::: RAW DATA
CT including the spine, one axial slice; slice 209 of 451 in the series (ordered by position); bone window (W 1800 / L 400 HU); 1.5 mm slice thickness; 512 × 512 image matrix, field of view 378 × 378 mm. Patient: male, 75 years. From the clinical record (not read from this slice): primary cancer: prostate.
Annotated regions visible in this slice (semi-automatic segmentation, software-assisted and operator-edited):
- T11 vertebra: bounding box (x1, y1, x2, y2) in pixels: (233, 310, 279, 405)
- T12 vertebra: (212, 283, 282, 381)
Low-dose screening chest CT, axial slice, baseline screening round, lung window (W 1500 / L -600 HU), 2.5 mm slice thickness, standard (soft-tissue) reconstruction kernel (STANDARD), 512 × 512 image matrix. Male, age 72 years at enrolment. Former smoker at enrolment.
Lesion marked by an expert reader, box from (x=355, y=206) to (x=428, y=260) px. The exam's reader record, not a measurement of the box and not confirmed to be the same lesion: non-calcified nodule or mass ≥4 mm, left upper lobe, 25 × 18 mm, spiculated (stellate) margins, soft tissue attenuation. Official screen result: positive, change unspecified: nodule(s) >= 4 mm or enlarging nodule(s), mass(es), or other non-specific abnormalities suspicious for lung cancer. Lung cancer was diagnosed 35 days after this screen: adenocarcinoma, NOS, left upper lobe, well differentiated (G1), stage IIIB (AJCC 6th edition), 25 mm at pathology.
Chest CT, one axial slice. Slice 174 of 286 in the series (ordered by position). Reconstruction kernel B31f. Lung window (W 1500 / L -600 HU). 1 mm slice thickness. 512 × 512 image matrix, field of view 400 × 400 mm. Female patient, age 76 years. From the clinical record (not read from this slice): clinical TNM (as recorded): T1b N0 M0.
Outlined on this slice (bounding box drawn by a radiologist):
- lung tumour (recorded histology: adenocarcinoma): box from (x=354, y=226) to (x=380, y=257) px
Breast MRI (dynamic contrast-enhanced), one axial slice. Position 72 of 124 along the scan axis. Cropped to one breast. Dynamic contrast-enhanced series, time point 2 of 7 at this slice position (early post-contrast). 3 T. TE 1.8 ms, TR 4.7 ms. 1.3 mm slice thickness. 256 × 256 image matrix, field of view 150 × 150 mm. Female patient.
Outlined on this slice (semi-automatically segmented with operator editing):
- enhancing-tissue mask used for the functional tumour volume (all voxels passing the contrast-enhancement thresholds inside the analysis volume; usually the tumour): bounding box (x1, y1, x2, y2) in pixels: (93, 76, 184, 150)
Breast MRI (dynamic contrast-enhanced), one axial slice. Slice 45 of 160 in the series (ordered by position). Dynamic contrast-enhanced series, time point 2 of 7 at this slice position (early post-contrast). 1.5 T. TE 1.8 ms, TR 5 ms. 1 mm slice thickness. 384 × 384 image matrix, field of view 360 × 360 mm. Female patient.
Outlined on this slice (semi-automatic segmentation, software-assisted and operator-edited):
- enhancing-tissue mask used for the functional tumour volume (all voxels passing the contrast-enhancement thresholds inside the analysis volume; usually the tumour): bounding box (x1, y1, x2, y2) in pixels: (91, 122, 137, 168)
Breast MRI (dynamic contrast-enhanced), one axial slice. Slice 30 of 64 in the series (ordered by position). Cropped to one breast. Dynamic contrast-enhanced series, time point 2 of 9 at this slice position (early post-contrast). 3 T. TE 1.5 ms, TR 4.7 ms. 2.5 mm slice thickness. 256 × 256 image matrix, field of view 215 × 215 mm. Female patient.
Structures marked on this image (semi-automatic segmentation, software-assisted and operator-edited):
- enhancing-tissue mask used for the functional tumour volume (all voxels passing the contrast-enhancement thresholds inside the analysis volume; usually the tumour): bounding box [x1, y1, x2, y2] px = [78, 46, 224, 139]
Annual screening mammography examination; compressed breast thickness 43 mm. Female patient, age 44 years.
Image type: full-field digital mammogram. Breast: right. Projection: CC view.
::::::
Tally the lines above that include "segmentation", and reply with only the tally.

3